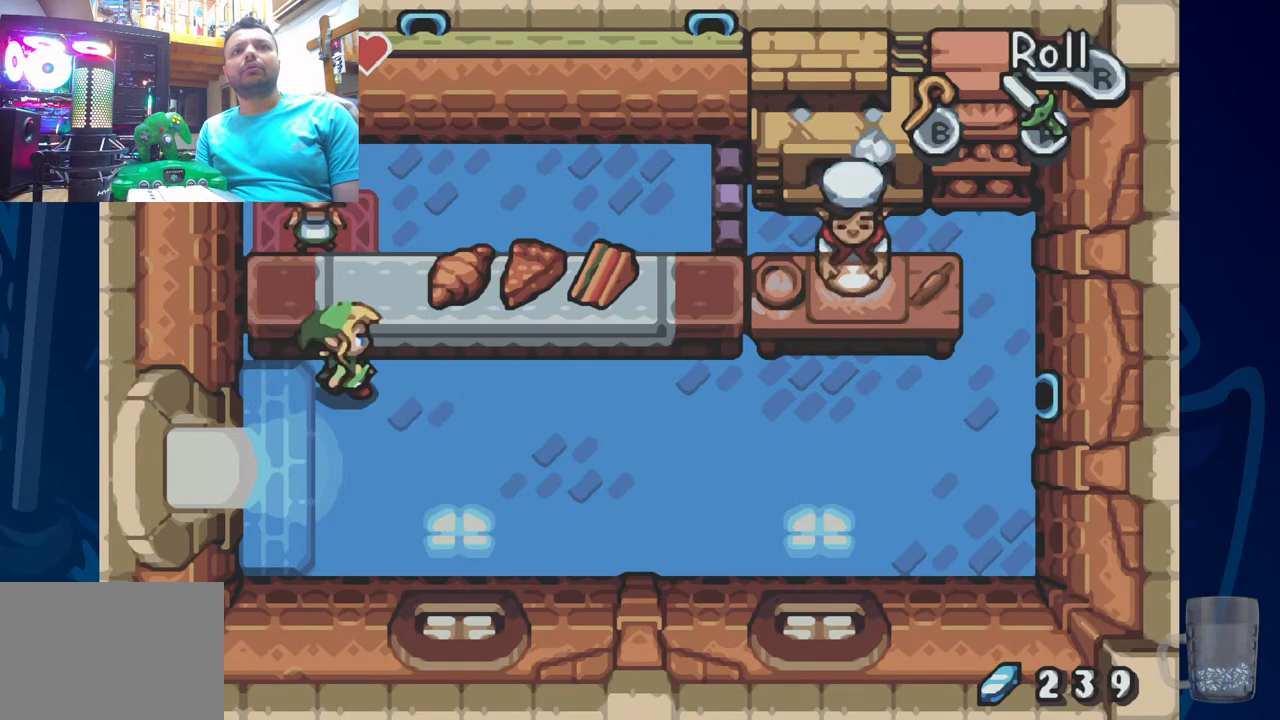
{"buttons": ["DPAD_RIGHT"], "left_stick": "center", "right_stick": "center", "events": []}
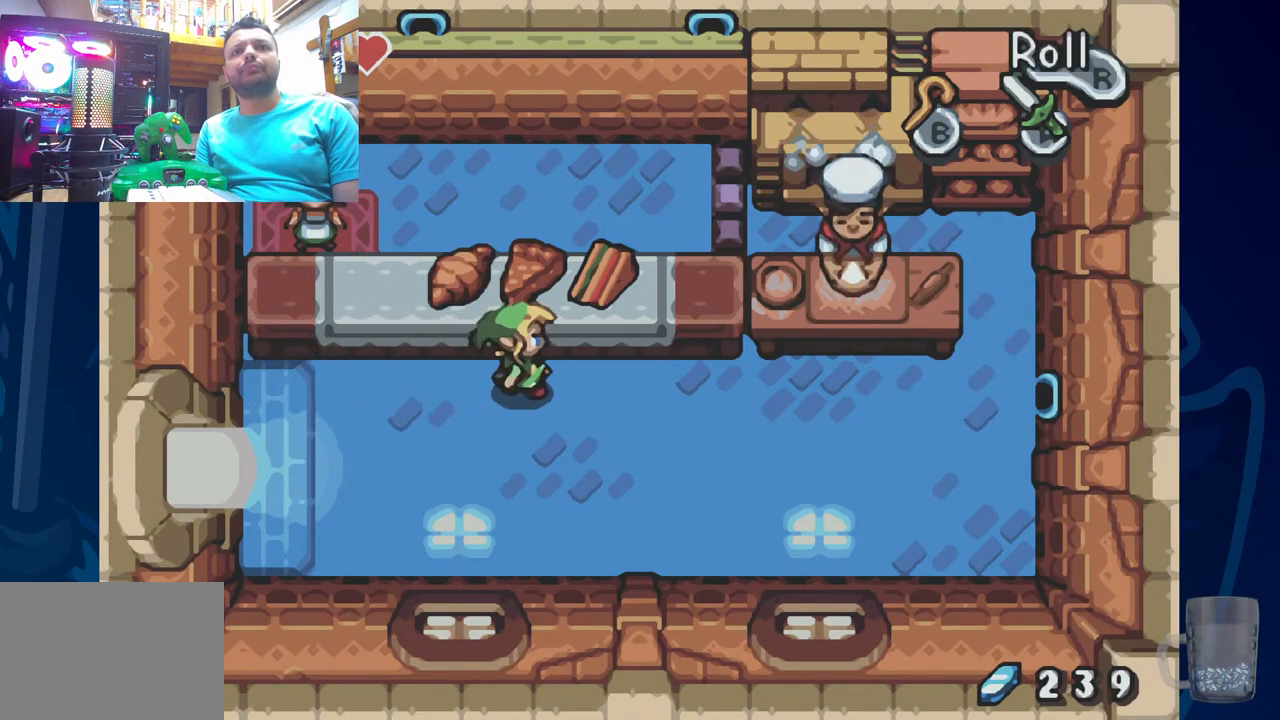
{"buttons": ["DPAD_LEFT"], "left_stick": "center", "right_stick": "center", "events": [[33, "DPAD_RIGHT", "up"], [350, "DPAD_LEFT", "down"]]}
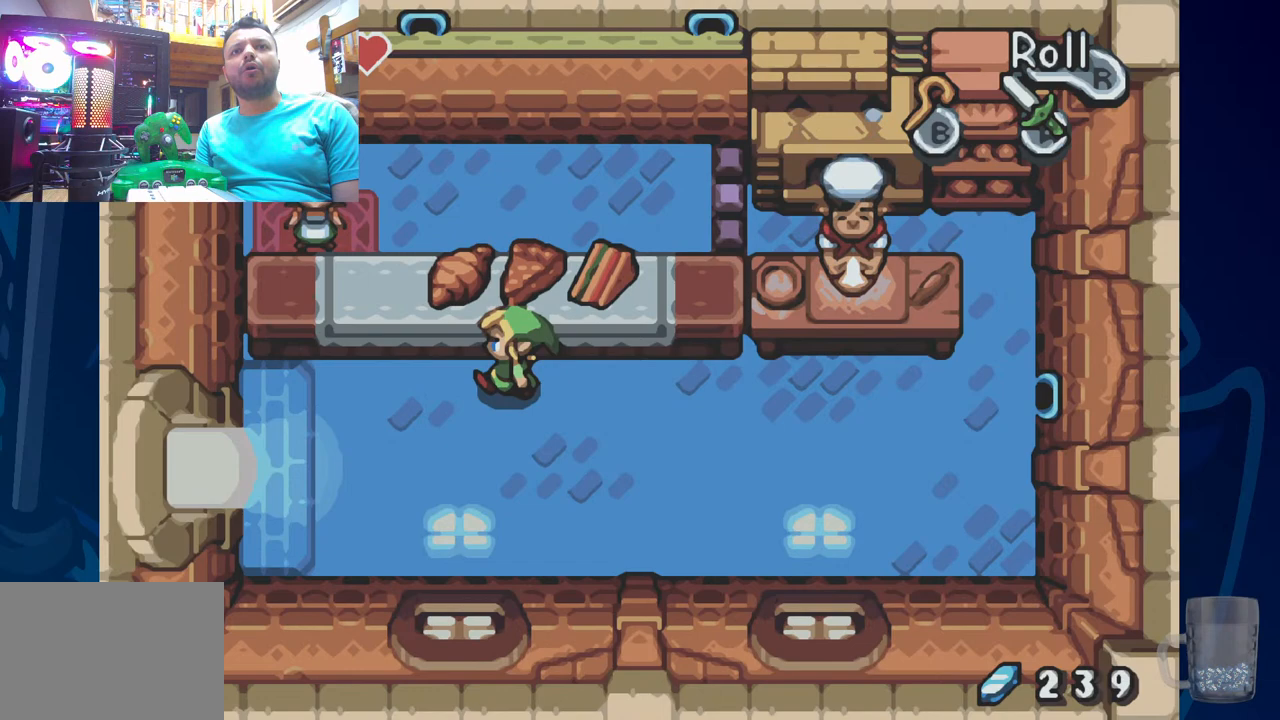
{"buttons": ["R2", "DPAD_UP"], "left_stick": "center", "right_stick": "center", "events": [[33, "DPAD_LEFT", "up"], [83, "DPAD_UP", "down"], [267, "DPAD_LEFT", "down"], [283, "DPAD_UP", "up"], [367, "DPAD_LEFT", "up"], [367, "DPAD_UP", "down"], [467, "R2", "down"]]}
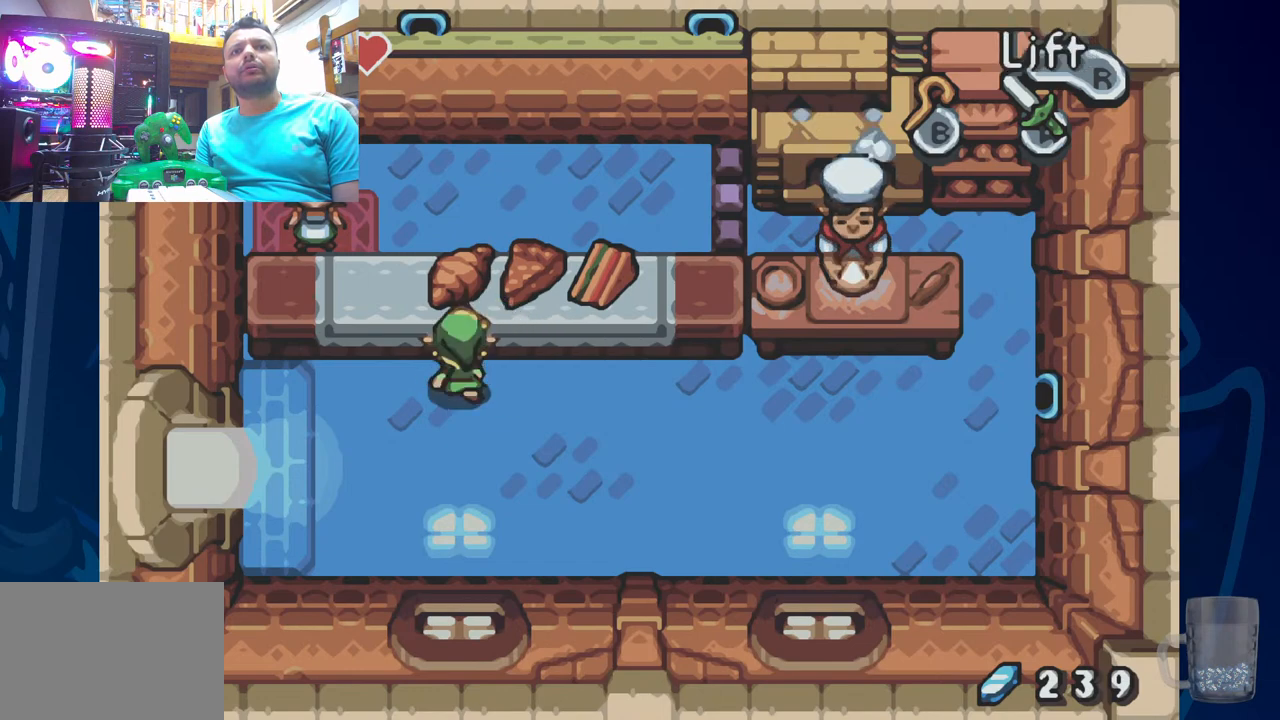
{"buttons": ["DPAD_LEFT"], "left_stick": "center", "right_stick": "center", "events": [[133, "DPAD_UP", "up"], [167, "R2", "up"], [350, "DPAD_LEFT", "down"]]}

YOUR ASSIGNMENT: Repeat the listing above word for word. Do not include the pictures.

ANSWER SECTION:
{"buttons": ["DPAD_RIGHT"], "left_stick": "center", "right_stick": "center", "events": []}
{"buttons": ["DPAD_LEFT"], "left_stick": "center", "right_stick": "center", "events": [[33, "DPAD_RIGHT", "up"], [350, "DPAD_LEFT", "down"]]}
{"buttons": ["R2", "DPAD_UP"], "left_stick": "center", "right_stick": "center", "events": [[33, "DPAD_LEFT", "up"], [83, "DPAD_UP", "down"], [267, "DPAD_LEFT", "down"], [283, "DPAD_UP", "up"], [367, "DPAD_LEFT", "up"], [367, "DPAD_UP", "down"], [467, "R2", "down"]]}
{"buttons": ["DPAD_LEFT"], "left_stick": "center", "right_stick": "center", "events": [[133, "DPAD_UP", "up"], [167, "R2", "up"], [350, "DPAD_LEFT", "down"]]}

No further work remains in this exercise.